- Born: April 8, 1958 (age 68) Knoxville, Tennessee, U.S.
- Education: Seoul National University Harvard University Fudan University
- Relatives: Lee Jay-hyun (brother); Lee Byung-chul (grandfather);

= Miky Lee =

South Korean-American business executive (born 1958)

Mie Kyung Lee (born 9 April 1958), known by her English name Miky Lee, is a South Korean-American businesswoman and the vice-chairman of CJ Group.

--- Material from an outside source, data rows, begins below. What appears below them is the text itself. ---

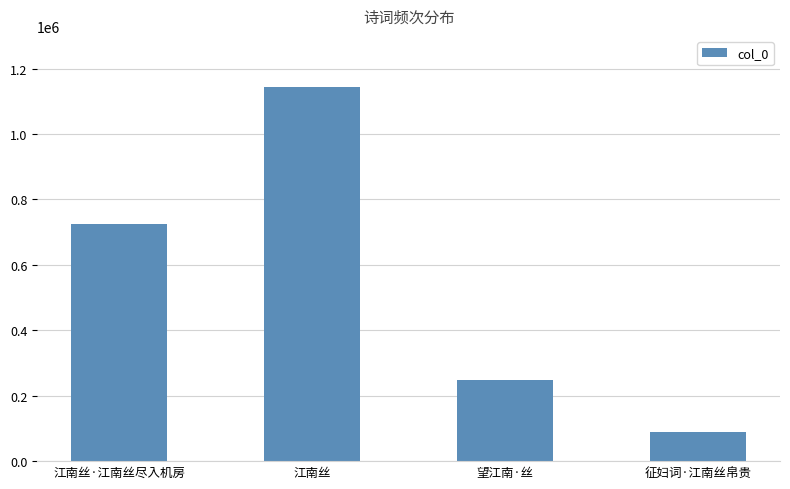

Count the number of data series in this chart.

1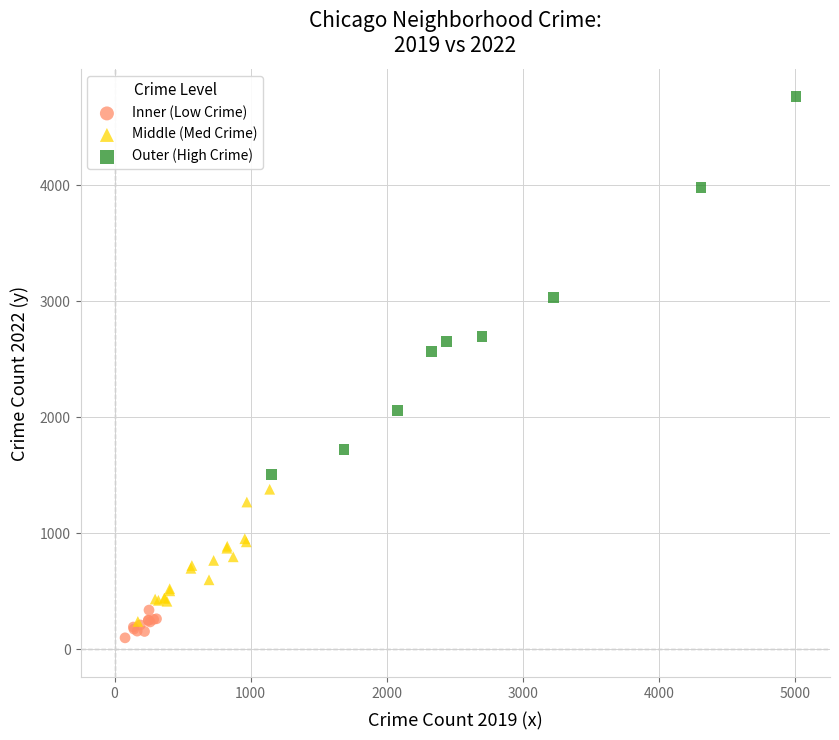

Which series contains the highest Y value?

Outer (High Crime)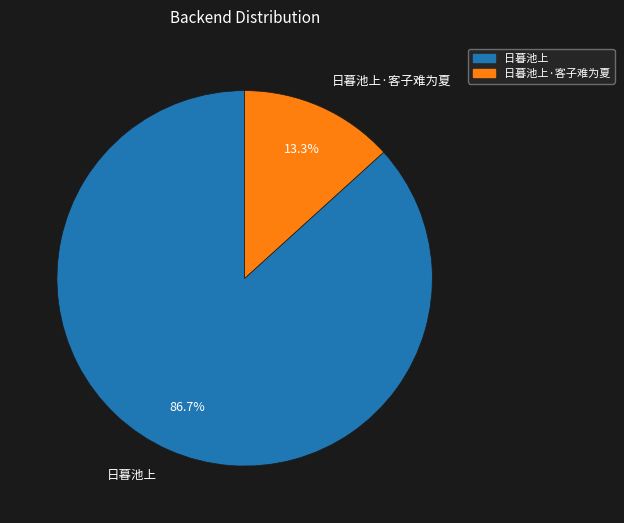

To the nearest percent, what percentage of the pie is 日暮池上·客子难为夏?

13%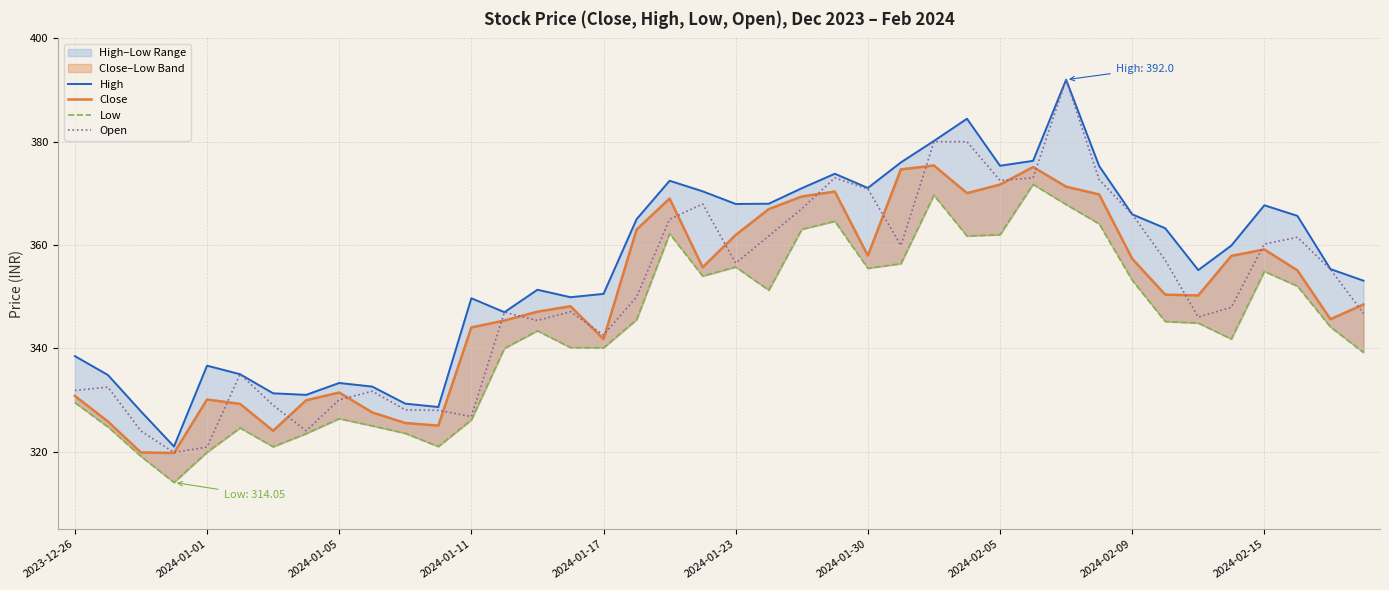

What is the maximum value for Open?

392.0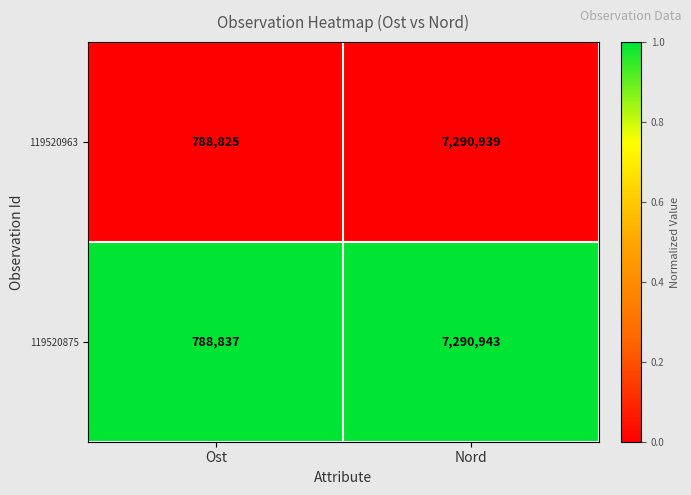

True or false: 119520875 has a value of 11109555 at Nord.

False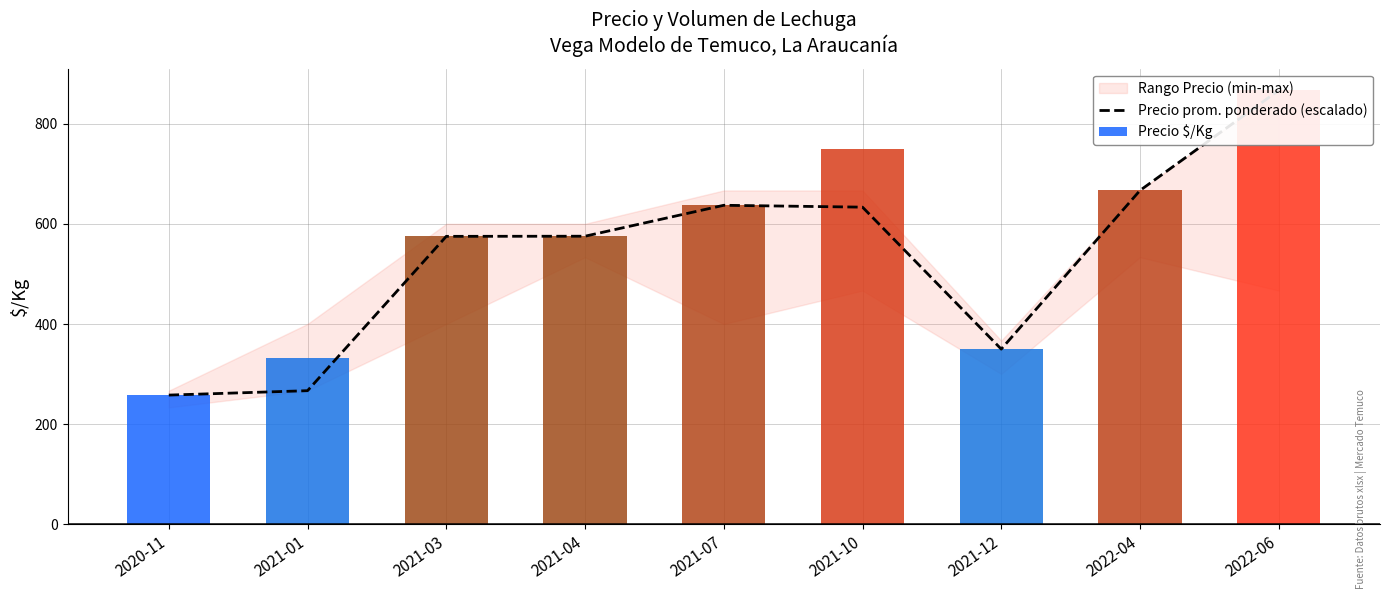

What is the smallest value displayed?

258.0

==Early life and education==
Lee was born in 1958 in Knoxville, Tennessee as the first daughter of Lee Maeng-hee, the eldest son of Samsung founder Lee Byung-chul. She earned a bachelor's degree in home economics at Seoul National University. She obtained a master's degree in East Asian studies from Harvard University in 1986 and later pursued Chinese literature and history studies at Fudan University in Shanghai.

==Career==
Lee started working at Cheil Jedang in 1994. Prompted by Lee, in 1995 Cheil Jedang became an investor of DreamWorks and obtained rights to distribute all their films throughout Asia, Japan excluded. Lee established CGV and brought the first multiplex to South Korea in 1998.

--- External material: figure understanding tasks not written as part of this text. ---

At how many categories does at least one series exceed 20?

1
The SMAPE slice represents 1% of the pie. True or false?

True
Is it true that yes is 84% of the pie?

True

Lee was a key figure in advancing the careers of South Korean directors Park Chan-wook and Bong Joon-ho. In the 92nd Academy Awards she accepted the Best Picture award as an executive producer for Parasite.

In March 2022, Lee was named Variety's 'International Media Woman of the Year' for her work promoting Korean pop culture.

In July 2025, Lee partnered with Dominic Ng and Janet Yang to oversee a new label called First Light StoryHouse, which dedicated to Asian and Asian American storytelling for major studios and streamers.